TASK ITEM:
Each record below should be written out again exactly as given.

RECORDS SUPPLIED:
------------------------------------------------
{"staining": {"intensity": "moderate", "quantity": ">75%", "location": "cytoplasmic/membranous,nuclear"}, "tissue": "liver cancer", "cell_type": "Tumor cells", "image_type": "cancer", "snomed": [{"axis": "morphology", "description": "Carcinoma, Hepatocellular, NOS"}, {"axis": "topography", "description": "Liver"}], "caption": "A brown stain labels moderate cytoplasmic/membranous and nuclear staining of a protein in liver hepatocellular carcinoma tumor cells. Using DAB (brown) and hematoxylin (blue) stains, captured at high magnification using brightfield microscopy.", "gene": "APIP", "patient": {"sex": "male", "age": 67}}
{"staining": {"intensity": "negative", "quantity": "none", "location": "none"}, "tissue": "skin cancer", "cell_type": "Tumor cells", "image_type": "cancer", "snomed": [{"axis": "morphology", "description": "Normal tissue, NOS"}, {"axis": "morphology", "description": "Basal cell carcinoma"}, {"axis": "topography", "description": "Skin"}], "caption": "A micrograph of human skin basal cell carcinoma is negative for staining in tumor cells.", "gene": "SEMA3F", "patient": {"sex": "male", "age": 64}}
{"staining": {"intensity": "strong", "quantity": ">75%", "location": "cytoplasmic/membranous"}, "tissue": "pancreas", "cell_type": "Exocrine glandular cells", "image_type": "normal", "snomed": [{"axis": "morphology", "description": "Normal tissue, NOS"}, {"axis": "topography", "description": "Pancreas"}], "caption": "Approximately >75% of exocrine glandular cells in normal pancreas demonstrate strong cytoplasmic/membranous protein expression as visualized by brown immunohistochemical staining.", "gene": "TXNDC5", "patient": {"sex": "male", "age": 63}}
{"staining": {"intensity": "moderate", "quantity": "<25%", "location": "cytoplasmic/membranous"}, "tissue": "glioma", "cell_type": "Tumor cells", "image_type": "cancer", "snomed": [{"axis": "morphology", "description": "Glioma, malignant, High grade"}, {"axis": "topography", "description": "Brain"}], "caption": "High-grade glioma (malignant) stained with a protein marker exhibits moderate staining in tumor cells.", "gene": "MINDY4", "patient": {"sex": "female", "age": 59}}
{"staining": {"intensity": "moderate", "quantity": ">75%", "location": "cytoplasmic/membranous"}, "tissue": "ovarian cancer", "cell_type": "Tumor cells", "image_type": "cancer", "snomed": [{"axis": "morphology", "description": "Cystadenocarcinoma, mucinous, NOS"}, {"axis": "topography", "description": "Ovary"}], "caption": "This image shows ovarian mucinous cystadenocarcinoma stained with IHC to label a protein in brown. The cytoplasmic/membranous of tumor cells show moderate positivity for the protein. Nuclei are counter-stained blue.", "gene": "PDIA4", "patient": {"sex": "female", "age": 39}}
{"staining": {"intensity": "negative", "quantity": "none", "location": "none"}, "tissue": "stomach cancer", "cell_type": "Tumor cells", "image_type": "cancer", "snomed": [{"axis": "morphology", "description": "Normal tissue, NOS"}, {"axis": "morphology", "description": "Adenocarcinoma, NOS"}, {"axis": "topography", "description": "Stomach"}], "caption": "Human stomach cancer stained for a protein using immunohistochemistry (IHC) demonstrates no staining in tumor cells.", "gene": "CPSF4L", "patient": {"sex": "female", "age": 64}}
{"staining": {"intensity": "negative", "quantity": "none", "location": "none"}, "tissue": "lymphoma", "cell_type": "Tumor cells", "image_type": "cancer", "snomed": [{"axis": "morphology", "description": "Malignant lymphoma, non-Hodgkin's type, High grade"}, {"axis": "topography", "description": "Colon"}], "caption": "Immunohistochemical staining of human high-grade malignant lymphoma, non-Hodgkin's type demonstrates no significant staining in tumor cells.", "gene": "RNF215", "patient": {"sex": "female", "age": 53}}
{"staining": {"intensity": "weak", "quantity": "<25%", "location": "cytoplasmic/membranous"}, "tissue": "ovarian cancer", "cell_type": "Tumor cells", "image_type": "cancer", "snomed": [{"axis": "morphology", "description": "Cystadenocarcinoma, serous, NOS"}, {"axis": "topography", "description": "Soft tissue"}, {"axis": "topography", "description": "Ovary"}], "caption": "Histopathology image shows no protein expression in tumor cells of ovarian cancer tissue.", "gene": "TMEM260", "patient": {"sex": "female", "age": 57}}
------------------------------------------------
REPLY TO THE TASK:
{"staining": {"intensity": "moderate", "quantity": ">75%", "location": "cytoplasmic/membranous,nuclear"}, "tissue": "liver cancer", "cell_type": "Tumor cells", "image_type": "cancer", "snomed": [{"axis": "morphology", "description": "Carcinoma, Hepatocellular, NOS"}, {"axis": "topography", "description": "Liver"}], "caption": "A brown stain labels moderate cytoplasmic/membranous and nuclear staining of a protein in liver hepatocellular carcinoma tumor cells. Using DAB (brown) and hematoxylin (blue) stains, captured at high magnification using brightfield microscopy.", "gene": "APIP", "patient": {"sex": "male", "age": 67}}
{"staining": {"intensity": "negative", "quantity": "none", "location": "none"}, "tissue": "skin cancer", "cell_type": "Tumor cells", "image_type": "cancer", "snomed": [{"axis": "morphology", "description": "Normal tissue, NOS"}, {"axis": "morphology", "description": "Basal cell carcinoma"}, {"axis": "topography", "description": "Skin"}], "caption": "A micrograph of human skin basal cell carcinoma is negative for staining in tumor cells.", "gene": "SEMA3F", "patient": {"sex": "male", "age": 64}}
{"staining": {"intensity": "strong", "quantity": ">75%", "location": "cytoplasmic/membranous"}, "tissue": "pancreas", "cell_type": "Exocrine glandular cells", "image_type": "normal", "snomed": [{"axis": "morphology", "description": "Normal tissue, NOS"}, {"axis": "topography", "description": "Pancreas"}], "caption": "Approximately >75% of exocrine glandular cells in normal pancreas demonstrate strong cytoplasmic/membranous protein expression as visualized by brown immunohistochemical staining.", "gene": "TXNDC5", "patient": {"sex": "male", "age": 63}}
{"staining": {"intensity": "moderate", "quantity": "<25%", "location": "cytoplasmic/membranous"}, "tissue": "glioma", "cell_type": "Tumor cells", "image_type": "cancer", "snomed": [{"axis": "morphology", "description": "Glioma, malignant, High grade"}, {"axis": "topography", "description": "Brain"}], "caption": "High-grade glioma (malignant) stained with a protein marker exhibits moderate staining in tumor cells.", "gene": "MINDY4", "patient": {"sex": "female", "age": 59}}
{"staining": {"intensity": "moderate", "quantity": ">75%", "location": "cytoplasmic/membranous"}, "tissue": "ovarian cancer", "cell_type": "Tumor cells", "image_type": "cancer", "snomed": [{"axis": "morphology", "description": "Cystadenocarcinoma, mucinous, NOS"}, {"axis": "topography", "description": "Ovary"}], "caption": "This image shows ovarian mucinous cystadenocarcinoma stained with IHC to label a protein in brown. The cytoplasmic/membranous of tumor cells show moderate positivity for the protein. Nuclei are counter-stained blue.", "gene": "PDIA4", "patient": {"sex": "female", "age": 39}}
{"staining": {"intensity": "negative", "quantity": "none", "location": "none"}, "tissue": "stomach cancer", "cell_type": "Tumor cells", "image_type": "cancer", "snomed": [{"axis": "morphology", "description": "Normal tissue, NOS"}, {"axis": "morphology", "description": "Adenocarcinoma, NOS"}, {"axis": "topography", "description": "Stomach"}], "caption": "Human stomach cancer stained for a protein using immunohistochemistry (IHC) demonstrates no staining in tumor cells.", "gene": "CPSF4L", "patient": {"sex": "female", "age": 64}}
{"staining": {"intensity": "negative", "quantity": "none", "location": "none"}, "tissue": "lymphoma", "cell_type": "Tumor cells", "image_type": "cancer", "snomed": [{"axis": "morphology", "description": "Malignant lymphoma, non-Hodgkin's type, High grade"}, {"axis": "topography", "description": "Colon"}], "caption": "Immunohistochemical staining of human high-grade malignant lymphoma, non-Hodgkin's type demonstrates no significant staining in tumor cells.", "gene": "RNF215", "patient": {"sex": "female", "age": 53}}
{"staining": {"intensity": "weak", "quantity": "<25%", "location": "cytoplasmic/membranous"}, "tissue": "ovarian cancer", "cell_type": "Tumor cells", "image_type": "cancer", "snomed": [{"axis": "morphology", "description": "Cystadenocarcinoma, serous, NOS"}, {"axis": "topography", "description": "Soft tissue"}, {"axis": "topography", "description": "Ovary"}], "caption": "Histopathology image shows no protein expression in tumor cells of ovarian cancer tissue.", "gene": "TMEM260", "patient": {"sex": "female", "age": 57}}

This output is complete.